Start of Selected text

James 5:19-20

The Ministry of Spiritual Search and Rescue Text: James 5:19-20

Introduction: No Lone Rangers

We have come to the end of the book of James. And like a good builder, James does not end with a flourish of rhetorical wallpaper, but with a final, load bearing beam. He concludes his intensely practical letter with an intensely practical charge. The modern evangelical church, particularly in America, is afflicted with a bad case of individualism. We treat salvation as a private transaction between a man and his God, and sanctification as a personal improvement project. The church becomes a loose collection of these individual projects, a sort of spiritual co working space where we all pursue our separate goals in the same building. This is a lie from the pit.

The Christian faith is covenantal from top to bottom. We are saved into a body, a family, a kingdom. We are not a collection of marbles in a bag; we are a collection of stones being built into a temple. And stones in a temple bear weight for one another. They are fitted together. They hold each other up. When one stone starts to slip, the integrity of the whole wall is threatened.

End of Selected text
Start of Supplied information

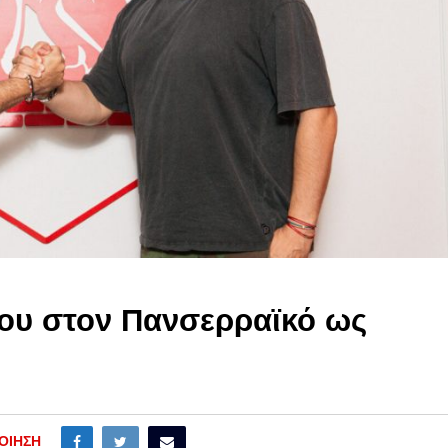
ου στον Πανσερραϊκό ως
ΟΊΗΣΗ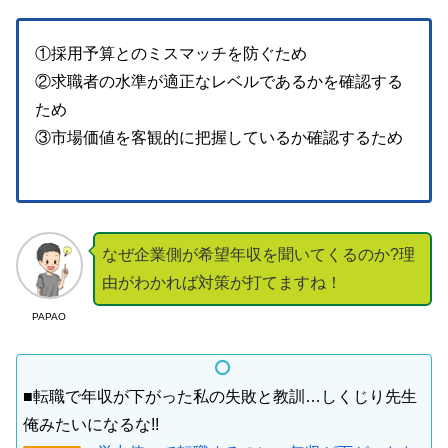
①採用予算とのミスマッチを防ぐため
②求職者の水準が適正なレベルであるかを確認する
ため
③市場価値を客観的に把握しているか確認するため
なぜ企業側が希望年収を聞いてくるのか?理
由がわかれば対策が打てますね！
PAPAO
■転職で年収が下がった私の失敗と教訓…しくじり先生
俺みたいになるな!!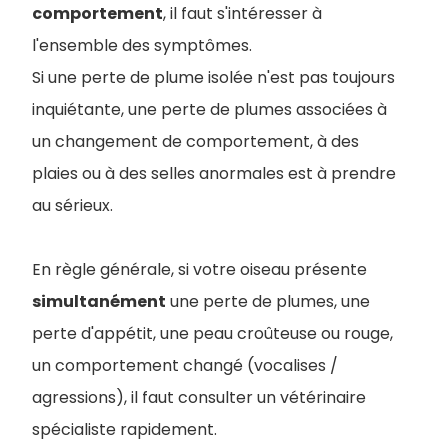
comportement
, il faut s'intéresser à
l'ensemble des symptômes.
Si une perte de plume isolée n'est pas toujours
inquiétante, une perte de plumes associées à
un changement de comportement, à des
plaies ou à des selles anormales est à prendre
au sérieux.
En règle générale, si votre oiseau présente
simultanément
une perte de plumes, une
perte d'appétit, une peau croûteuse ou rouge,
un comportement changé (vocalises /
agressions), il faut consulter un vétérinaire
spécialiste rapidement.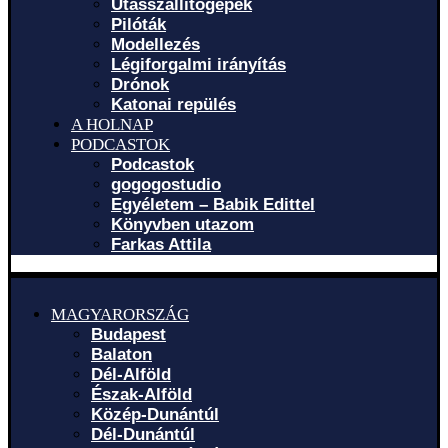
Utasszállítógépek
Pilóták
Modellezés
Légiforgalmi irányítás
Drónok
Katonai repülés
A HOLNAP
PODCASTOK
Podcastok
gogogostudio
Egyéletem – Babik Edittel
Könyvben utazom
Farkas Attila
MAGYARORSZÁG
Budapest
Balaton
Dél-Alföld
Észak-Alföld
Közép-Dunántúl
Dél-Dunántúl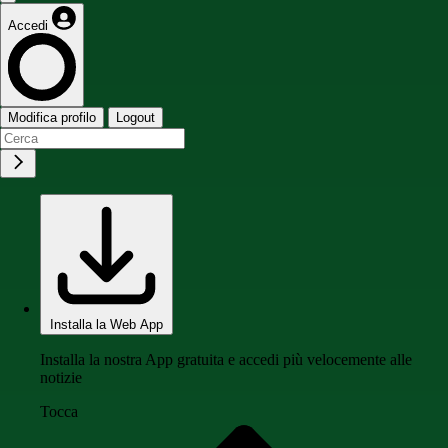
Accedi
Modifica profilo
Logout
Installa la Web App
Installa la nostra App gratuita e accedi più velocemente alle
notizie
Tocca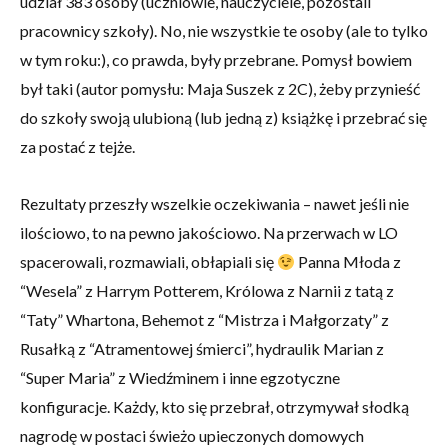
udział 383 osoby (uczniowie, nauczyciele, pozostali
pracownicy szkoły). No, nie wszystkie te osoby (ale to tylko
w tym roku:), co prawda, były przebrane. Pomysł bowiem
był taki (autor pomysłu: Maja Suszek z 2C), żeby przynieść
do szkoły swoją ulubioną (lub jedną z) książkę i przebrać się
za postać z tejże.
Rezultaty przeszły wszelkie oczekiwania – nawet jeśli nie
ilościowo, to na pewno jakościowo. Na przerwach w LO
spacerowali, rozmawiali, obłapiali się
Panna Młoda z
“Wesela” z Harrym Potterem, Królowa z Narnii z tatą z
“Taty” Whartona, Behemot z “Mistrza i Małgorzaty” z
Rusałką z “Atramentowej śmierci”, hydraulik Marian z
“Super Maria” z Wiedźminem i inne egzotyczne
konfiguracje. Każdy, kto się przebrał, otrzymywał słodką
nagrodę w postaci świeżo upieczonych domowych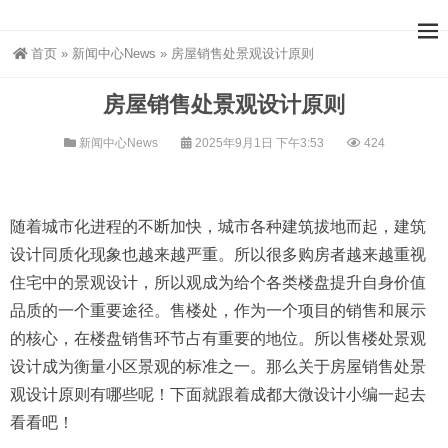
首页
»
新闻中心News
»
房屋销售处景观设计原则
房屋销售处景观设计原则
新闻中心News
2025年9月1日 下午3:53
424
随着城市化进程的不断加快，城市各种建筑拔地而起，建筑
设计同质化现象也越来越严重。所以很多购房者越来越重视
住宅中的景观设计，所以观成为给个各类楼盘提升自身价值
品质的一个重要途径。售楼处，作为一个项目的销售和展示
的核心，在楼盘销售环节占有重要的地位。所以售楼处景观
设计成为衡量小区景观的标准之一。那么关于房屋销售处景
观设计原则有哪些呢！下面就跟着成都大微设计小编一起去
看看吧！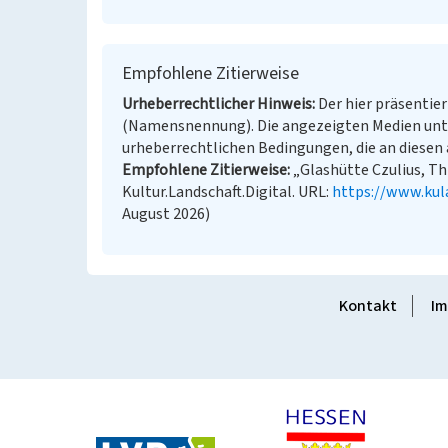
Empfohlene Zitierweise
Urheberrechtlicher Hinweis
Der hier präsentier
(Namensnennung). Die angezeigten Medien unt
urheberrechtlichen Bedingungen, die an diesen 
Empfohlene Zitierweise
„Glashütte Czulius, T
Kultur.Landschaft.Digital. URL:
https://www.kul
August 2026)
Kontakt
Im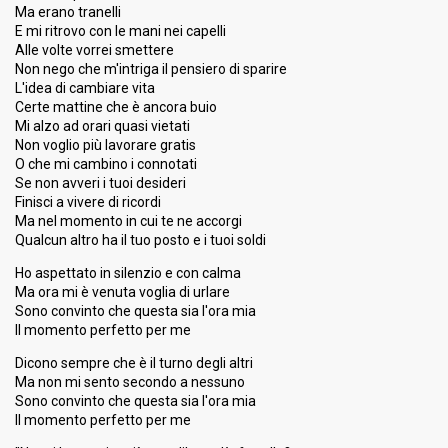
Ma erano tranelli
Place
21st
(out of 26)
E mi ritrovo con le mani nei capelli
Alle volte vorrei smettere
Percent
3.01%
Total
Non nego che m'intriga il pensiero di sparire
1.13%
Public
L'idea di cambiare vita
Certe mattine che è ancora buio
Running order
1
Mi alzo ad orari quasi vietati
Non voglio più lavorare gratis
O che mi cambino i connotati
Se non avveri i tuoi desideri
Finisci a vivere di ricordi
Ma nel momento in cui te ne accorgi
Qualcun altro ha il tuo posto e i tuoi soldi
Ho aspettato in silenzio e con calma
Ma ora mi è venuta voglia di urlare
Sono convinto che questa sia l'ora mia
Il momento perfetto per me
Dicono sempre che è il turno degli altri
Ma non mi sento secondo a nessuno
Sono convinto che questa sia l'ora mia
Il momento perfetto per me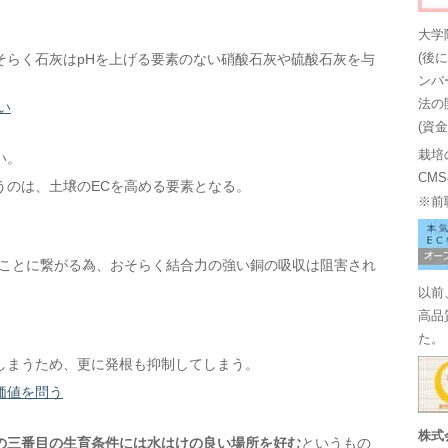
大学
そらく石灰はpHを上げる要素のない硝酸石灰や硫酸石灰を与
(後
ンバ
法の
い
(資
栽培
い。
CM
うのは、土壌のECを高める要素となる。
※前
ることに繋がる為、おそらく結合力の強い銅の吸収は阻害され
以前
高品
た。
しまうため、更に発根も抑制してしまう。
価値を問う
株式
の三番目の生育条件には水はけの良い場所を好む
というもの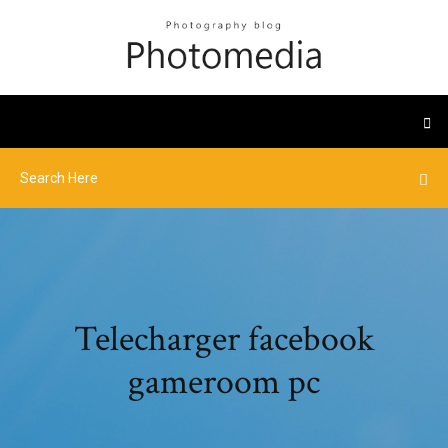
Telecharger facebook
gameroom pc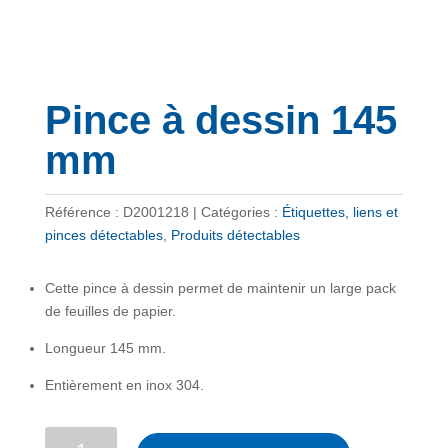
Pince à dessin 145
mm
Référence :
D2001218
Catégories :
Étiquettes, liens et
pinces détectables
,
Produits détectables
Cette pince à dessin permet de maintenir un large pack
de feuilles de papier.
Longueur 145 mm.
Entièrement en inox 304.
quantité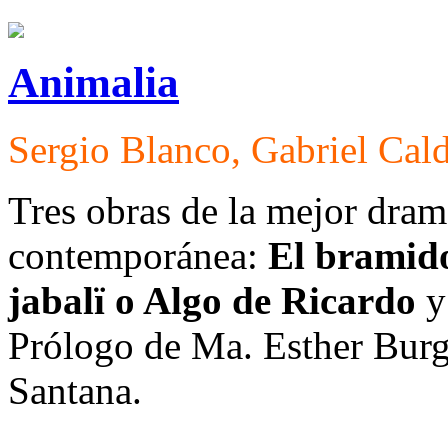
Animalia
Sergio Blanco, Gabriel Cald
Tres obras de la mejor dra
contemporánea:
El bramido
jabalï o Algo de Ricardo
y
Prólogo de Ma. Esther Burg
Santana.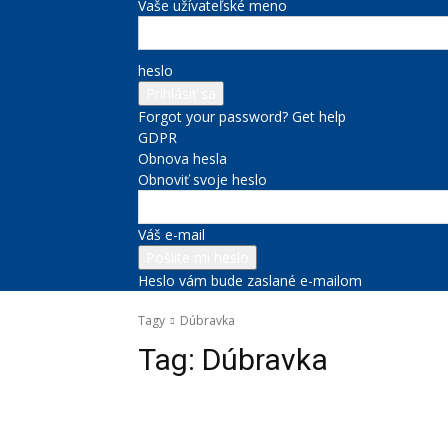
Vaše užívateľské meno
heslo
Forgot your password? Get help
GDPR
Obnova hesla
Obnoviť svoje heslo
Váš e-mail
Heslo vám bude zaslané e-mailom
Tagy
Dúbravka
Tag:
Dúbravka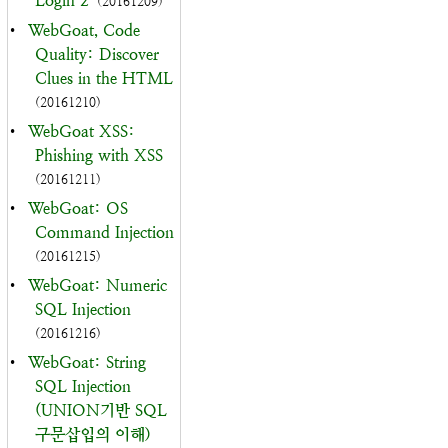
Login 2
(20161209)
•
WebGoat, Code
Quality: Discover
Clues in the HTML
(20161210)
•
WebGoat XSS:
Phishing with XSS
(20161211)
•
WebGoat: OS
Command Injection
(20161215)
•
WebGoat: Numeric
SQL Injection
(20161216)
•
WebGoat: String
SQL Injection
(UNION기반 SQL
구문삽입의 이해)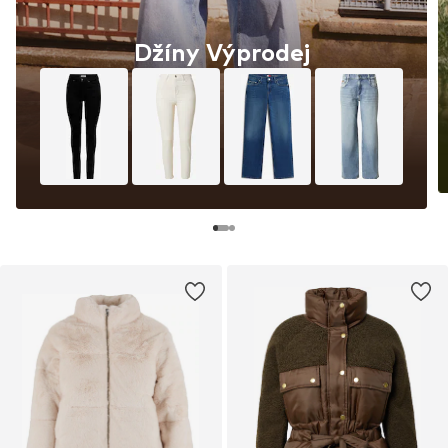
Džíny Výprodej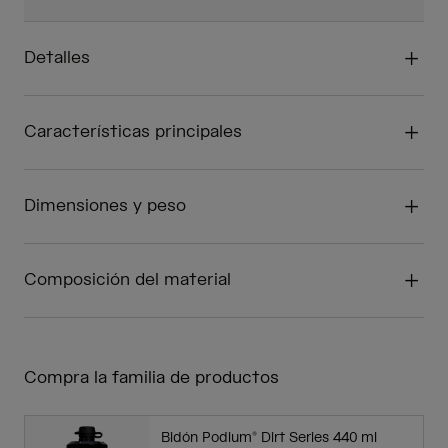
Detalles
Características principales
Dimensiones y peso
Composición del material
Compra la familia de productos
Bidón Podium® Dirt Series 440 ml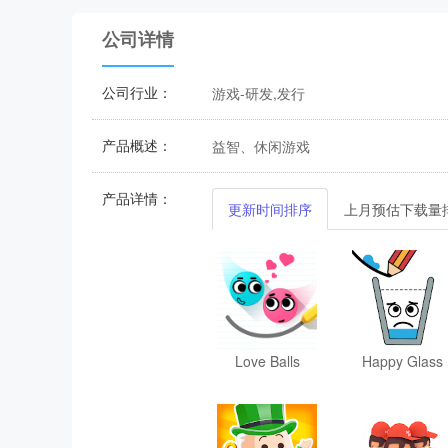
公司详情
公司行业：
游戏-研发,发行
产品概述：
益智、休闲游戏
产品详情：
更新时间排序
上月预估下载量
Love Balls
Happy Glass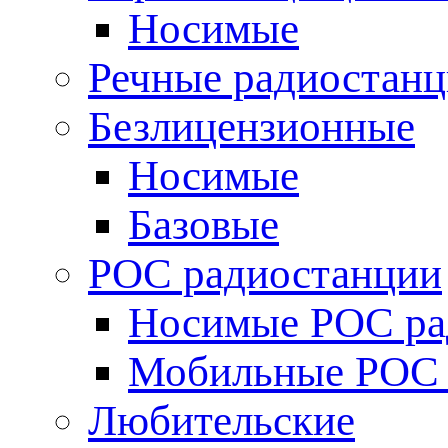
Носимые
Речные радиостан
Безлицензионные
Носимые
Базовые
POC радиостанции
Носимые POC ра
Мобильные POC 
Любительские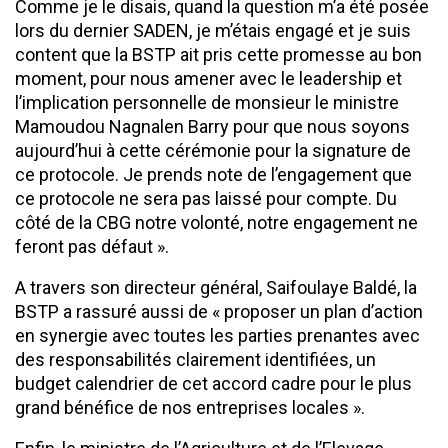
Comme je le disais, quand la question m’a été posée
lors du dernier SADEN, je m’étais engagé et je suis
content que la BSTP ait pris cette promesse au bon
moment, pour nous amener avec le leadership et
l’implication personnelle de monsieur le ministre
Mamoudou Nagnalen Barry pour que nous soyons
aujourd’hui à cette cérémonie pour la signature de
ce protocole. Je prends note de l’engagement que
ce protocole ne sera pas laissé pour compte. Du
côté de la CBG notre volonté, notre engagement ne
feront pas défaut ».
A travers son directeur général, Saifoulaye Baldé, la
BSTP a rassuré aussi de « proposer un plan d’action
en synergie avec toutes les parties prenantes avec
des responsabilités clairement identifiées, un
budget calendrier de cet accord cadre pour le plus
grand bénéfice de nos entreprises locales ».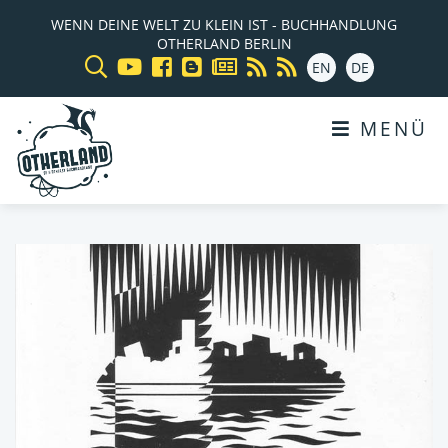
WENN DEINE WELT ZU KLEIN IST - BUCHHANDLUNG
OTHERLAND BERLIN
EN
DE
MENÜ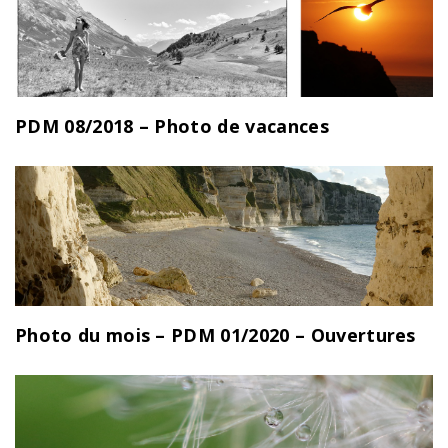
PDM 08/2018 – Photo de vacances
Photo du mois – PDM 01/2020 – Ouvertures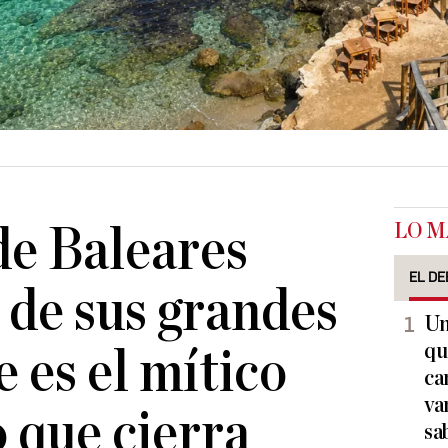
LO M
de Baleares
EL DE
 de sus grandes
Un
qu
e es el mítico
ca
va
o que cierra
sa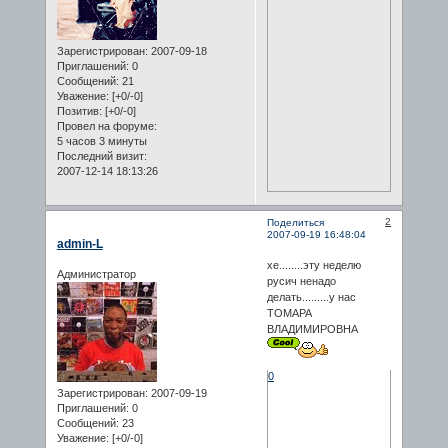
Зарегистрирован
: 2007-09-18
Приглашений:
0
Сообщений:
21
Уважение:
[+0/-0]
Позитив:
[+0/-0]
Провел на форуме:
5 часов 3 минуты
Последний визит:
2007-12-14 18:13:26
2
Поделиться
2007-09-19 16:48:04
admin-L
хе........эту неделю
Администратор
русич ненадо
делать.........у нас
ТОМАРА
ВЛАДИМИРОВНА
0
Зарегистрирован
: 2007-09-19
Приглашений:
0
Сообщений:
23
Уважение:
[+0/-0]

End of Supplied information

Instruction:
Please write what comes next in the sermon on James 5:19-20, starting after its final sentence. The material above is unrelated to the sermon on James 5:19-20.

Answer space:
James ends his letter, not with a benediction, but with a commission. It is a commission that every single one of us has. It is not a task for the elders only, or for some special "visitation committee." It is the duty of every blood bought saint to be his brother's keeper. Our modern sensibilities recoil at this. We want to "live and let live." We call it tolerance, but God calls it cowardice. We call it minding our own business, but God calls it dereliction of duty. James here gives us the foundational mandate for what we might call the ministry of spiritual search and rescue.

He is not talking about chasing down people who leave your church to go to another sound church down the street. He is talking about a brother, one "among you," who begins to drift from the truth itself. This is not about policing opinions, but about rescuing souls. This is the practical, gritty, often messy business of covenantal faithfulness. And the stakes could not be higher: a soul saved from death, and a multitude of sins covered.


The Text

My brothers, if any among you strays from the truth and one turns him back, let him know that he who turns a sinner from the error of his way will save his soul from death and will COVER A MULTITUDE OF SINS.
(James 5:19-20 LSB)

The Covenantal Responsibility (v. 19)

James begins by addressing the whole congregation as "brothers," establishing the family context for this difficult duty.

"My brothers, if any among you strays from the truth and one turns him back," (James 5:19)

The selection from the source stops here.